### TASK INPUTS
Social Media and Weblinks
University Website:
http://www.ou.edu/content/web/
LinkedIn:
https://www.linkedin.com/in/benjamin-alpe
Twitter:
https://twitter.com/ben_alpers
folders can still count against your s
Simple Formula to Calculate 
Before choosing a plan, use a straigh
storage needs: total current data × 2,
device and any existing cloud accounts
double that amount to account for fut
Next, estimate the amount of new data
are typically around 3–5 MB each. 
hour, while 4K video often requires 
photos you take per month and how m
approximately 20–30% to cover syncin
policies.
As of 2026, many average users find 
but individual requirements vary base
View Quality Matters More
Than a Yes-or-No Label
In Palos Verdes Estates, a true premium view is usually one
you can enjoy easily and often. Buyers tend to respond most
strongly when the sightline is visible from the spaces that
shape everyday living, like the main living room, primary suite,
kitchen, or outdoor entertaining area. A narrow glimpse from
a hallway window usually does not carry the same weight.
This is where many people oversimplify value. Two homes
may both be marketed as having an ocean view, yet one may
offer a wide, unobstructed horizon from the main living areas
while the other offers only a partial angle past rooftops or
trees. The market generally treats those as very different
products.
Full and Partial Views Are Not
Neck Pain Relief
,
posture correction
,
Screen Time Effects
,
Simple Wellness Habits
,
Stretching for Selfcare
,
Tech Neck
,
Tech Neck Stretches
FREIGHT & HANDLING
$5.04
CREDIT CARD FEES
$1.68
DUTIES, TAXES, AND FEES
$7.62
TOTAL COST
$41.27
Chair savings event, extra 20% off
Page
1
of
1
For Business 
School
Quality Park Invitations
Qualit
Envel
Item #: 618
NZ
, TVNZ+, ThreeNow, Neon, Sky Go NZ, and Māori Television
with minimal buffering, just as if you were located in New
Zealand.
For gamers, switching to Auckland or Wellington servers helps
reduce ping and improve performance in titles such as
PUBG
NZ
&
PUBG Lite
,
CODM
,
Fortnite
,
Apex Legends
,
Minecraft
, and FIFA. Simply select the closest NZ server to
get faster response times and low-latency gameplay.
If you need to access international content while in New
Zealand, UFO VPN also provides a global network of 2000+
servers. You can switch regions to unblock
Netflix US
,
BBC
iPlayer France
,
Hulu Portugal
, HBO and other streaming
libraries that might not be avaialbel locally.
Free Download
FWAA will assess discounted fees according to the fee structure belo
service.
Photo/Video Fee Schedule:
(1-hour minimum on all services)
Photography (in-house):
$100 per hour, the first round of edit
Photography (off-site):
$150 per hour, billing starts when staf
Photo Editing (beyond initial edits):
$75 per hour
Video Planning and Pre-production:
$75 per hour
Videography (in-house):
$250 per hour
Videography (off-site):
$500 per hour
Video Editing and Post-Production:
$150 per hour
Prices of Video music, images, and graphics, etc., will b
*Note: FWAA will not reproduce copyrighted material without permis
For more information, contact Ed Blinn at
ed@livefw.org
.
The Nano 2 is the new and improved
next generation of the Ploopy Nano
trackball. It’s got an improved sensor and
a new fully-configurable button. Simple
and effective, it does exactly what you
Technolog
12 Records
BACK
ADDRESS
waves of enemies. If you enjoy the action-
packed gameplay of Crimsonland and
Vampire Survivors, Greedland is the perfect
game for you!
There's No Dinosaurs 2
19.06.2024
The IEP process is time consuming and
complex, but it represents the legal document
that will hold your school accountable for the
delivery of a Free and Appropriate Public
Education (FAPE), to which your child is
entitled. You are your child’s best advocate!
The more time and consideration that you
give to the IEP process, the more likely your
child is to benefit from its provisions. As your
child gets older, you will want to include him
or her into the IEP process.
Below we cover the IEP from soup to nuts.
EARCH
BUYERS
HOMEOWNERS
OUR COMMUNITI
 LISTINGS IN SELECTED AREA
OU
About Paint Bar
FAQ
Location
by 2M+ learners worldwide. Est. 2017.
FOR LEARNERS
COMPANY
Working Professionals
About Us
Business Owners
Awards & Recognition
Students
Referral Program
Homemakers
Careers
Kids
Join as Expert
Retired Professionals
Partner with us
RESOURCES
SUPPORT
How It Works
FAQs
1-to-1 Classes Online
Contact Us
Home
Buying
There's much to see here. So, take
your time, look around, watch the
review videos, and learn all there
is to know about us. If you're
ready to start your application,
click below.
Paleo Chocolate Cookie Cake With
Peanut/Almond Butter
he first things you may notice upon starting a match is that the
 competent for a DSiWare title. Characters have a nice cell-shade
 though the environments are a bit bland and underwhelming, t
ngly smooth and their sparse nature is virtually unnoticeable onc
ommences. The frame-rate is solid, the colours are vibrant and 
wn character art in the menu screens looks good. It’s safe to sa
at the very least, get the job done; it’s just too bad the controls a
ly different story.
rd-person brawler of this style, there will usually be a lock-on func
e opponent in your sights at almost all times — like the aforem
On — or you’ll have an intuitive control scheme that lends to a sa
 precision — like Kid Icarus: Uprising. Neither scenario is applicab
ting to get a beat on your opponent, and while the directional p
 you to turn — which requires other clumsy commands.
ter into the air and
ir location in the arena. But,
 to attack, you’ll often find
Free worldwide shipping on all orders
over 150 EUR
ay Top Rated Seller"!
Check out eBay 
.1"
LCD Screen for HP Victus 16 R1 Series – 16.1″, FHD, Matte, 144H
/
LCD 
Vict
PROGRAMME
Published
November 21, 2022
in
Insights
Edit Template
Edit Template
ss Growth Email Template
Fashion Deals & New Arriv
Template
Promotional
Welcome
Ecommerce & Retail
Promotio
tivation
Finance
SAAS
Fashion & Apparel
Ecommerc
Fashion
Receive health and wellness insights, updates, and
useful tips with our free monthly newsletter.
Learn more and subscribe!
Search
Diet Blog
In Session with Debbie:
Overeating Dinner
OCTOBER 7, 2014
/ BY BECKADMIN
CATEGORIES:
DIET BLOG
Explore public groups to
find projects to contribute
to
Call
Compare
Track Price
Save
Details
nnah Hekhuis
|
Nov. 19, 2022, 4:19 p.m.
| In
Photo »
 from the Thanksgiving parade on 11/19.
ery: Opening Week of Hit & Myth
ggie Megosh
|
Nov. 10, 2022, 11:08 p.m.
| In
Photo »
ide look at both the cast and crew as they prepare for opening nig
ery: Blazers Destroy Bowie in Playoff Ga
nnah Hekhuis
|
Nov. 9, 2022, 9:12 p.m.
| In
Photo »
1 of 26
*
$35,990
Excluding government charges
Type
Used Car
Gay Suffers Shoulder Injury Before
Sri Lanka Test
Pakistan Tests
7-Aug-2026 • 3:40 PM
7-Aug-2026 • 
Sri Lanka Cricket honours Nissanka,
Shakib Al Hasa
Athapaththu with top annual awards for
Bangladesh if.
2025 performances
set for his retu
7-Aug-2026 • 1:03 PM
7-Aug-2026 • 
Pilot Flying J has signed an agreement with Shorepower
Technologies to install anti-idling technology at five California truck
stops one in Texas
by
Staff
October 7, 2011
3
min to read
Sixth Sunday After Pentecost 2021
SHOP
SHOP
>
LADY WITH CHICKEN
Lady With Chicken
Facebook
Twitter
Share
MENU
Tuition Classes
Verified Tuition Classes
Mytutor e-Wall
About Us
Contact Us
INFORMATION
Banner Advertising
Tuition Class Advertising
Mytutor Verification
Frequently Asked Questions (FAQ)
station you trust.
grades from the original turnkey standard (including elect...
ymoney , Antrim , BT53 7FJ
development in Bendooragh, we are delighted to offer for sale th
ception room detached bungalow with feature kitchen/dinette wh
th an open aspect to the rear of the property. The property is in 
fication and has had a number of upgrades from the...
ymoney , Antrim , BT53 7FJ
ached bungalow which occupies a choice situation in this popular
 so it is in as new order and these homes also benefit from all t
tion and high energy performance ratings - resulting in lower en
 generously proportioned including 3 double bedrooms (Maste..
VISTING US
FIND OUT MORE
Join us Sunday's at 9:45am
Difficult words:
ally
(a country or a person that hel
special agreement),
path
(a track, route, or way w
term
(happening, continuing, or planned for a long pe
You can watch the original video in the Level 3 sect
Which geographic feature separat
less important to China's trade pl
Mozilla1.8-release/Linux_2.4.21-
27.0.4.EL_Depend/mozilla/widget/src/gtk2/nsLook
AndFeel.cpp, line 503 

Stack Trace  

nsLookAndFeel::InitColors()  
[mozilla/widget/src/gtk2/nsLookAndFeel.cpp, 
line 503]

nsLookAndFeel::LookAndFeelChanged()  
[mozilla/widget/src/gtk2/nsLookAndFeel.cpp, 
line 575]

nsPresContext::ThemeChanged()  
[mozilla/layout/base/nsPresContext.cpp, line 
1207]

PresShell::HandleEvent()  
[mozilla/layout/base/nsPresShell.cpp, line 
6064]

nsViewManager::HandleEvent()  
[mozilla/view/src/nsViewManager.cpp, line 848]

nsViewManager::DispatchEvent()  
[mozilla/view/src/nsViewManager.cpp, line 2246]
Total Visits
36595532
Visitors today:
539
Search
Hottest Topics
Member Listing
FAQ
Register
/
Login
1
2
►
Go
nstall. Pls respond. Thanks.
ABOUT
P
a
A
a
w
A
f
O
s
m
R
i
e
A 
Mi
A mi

### PROBLEM DETAILS
Lay out as a Markdown table every line from the one containing "nsPresContext::ThemeChanged()" through the end of the rows, skipping blank lines. Head the two columns No. and Line, and number the lines in order.

### OUTPUT
| No. | Line |
|---|---|
| 1 | nsPresContext::ThemeChanged()   |
| 2 | [mozilla/layout/base/nsPresContext.cpp, line  |
| 3 | 1207] |
| 4 | PresShell::HandleEvent()   |
| 5 | [mozilla/layout/base/nsPresShell.cpp, line  |
| 6 | 6064] |
| 7 | nsViewManager::HandleEvent()   |
| 8 | [mozilla/view/src/nsViewManager.cpp, line 848] |
| 9 | nsViewManager::DispatchEvent()   |
| 10 | [mozilla/view/src/nsViewManager.cpp, line 2246] |
| 11 | Total Visits |
| 12 | 36595532 |
| 13 | Visitors today: |
| 14 | 539 |
| 15 | Search |
| 16 | Hottest Topics |
| 17 | Member Listing |
| 18 | FAQ |
| 19 | Register |
| 20 | / |
| 21 | Login |
| 22 | 1 |
| 23 | 2 |
| 24 | ► |
| 25 | Go |
| 26 | nstall. Pls respond. Thanks. |
| 27 | ABOUT |
| 28 | P |
| 29 | a |
| 30 | A |
| 31 | a |
| 32 | w |
| 33 | A |
| 34 | f |
| 35 | O |
| 36 | s |
| 37 | m |
| 38 | R |
| 39 | i |
| 40 | e |
| 41 | A  |
| 42 | Mi |
| 43 | A mi |